In the passage below on childhood education, what name is given to the education of the child until the change of teeth?

### Extract
┌──
For the reasons mentioned, I would like to call the education of the child until the change of teeth “formative education,” because everything is directed toward forming the child’s body, soul, and spirit for all of earthly life. One only has to look carefully at this process of formation. I have quoted the example of an angry father. In the gesture of a passionate temperament, the child perceives inherent moral or immoral qualities. These affect the child so that they enter the physical constitution. It may happen that a fifty-year-old person begins to develop cataracts in the eyes and needs an operation.
These things are accepted and seen only from the present medical perspective. It looks as if there is a cataract, and this is the way to treat it, and there the matter ends; the preceding course of life is not considered. If one were ready to do that, it would be found that a cataract can often be traced back to the inner shocks experienced by the young child of an angry father.In such cases, what is at work in the moral and religious sphere of the environment spreads its influence into the bodily realm, right down to the vascular system, eventually leading to health or illness.
This often surfaces only later in life, and the doctor then makes a diagnosis based on current circumstances. In reality, we are led back to the fact that, for example, gout or rheumatism at the age of fifty or sixty can be linked to an attitude of carelessness, untidiness, or disharmony that ruled the environment of such a patient during childhood. These circumstances were absorbed by the child and entered the organic sphere.
└──
### Dataset content
┌──
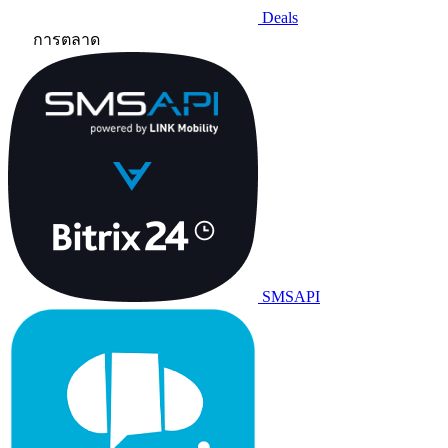
Deals
การตลาด
SMSAPI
└──
### Written answer
Formative education.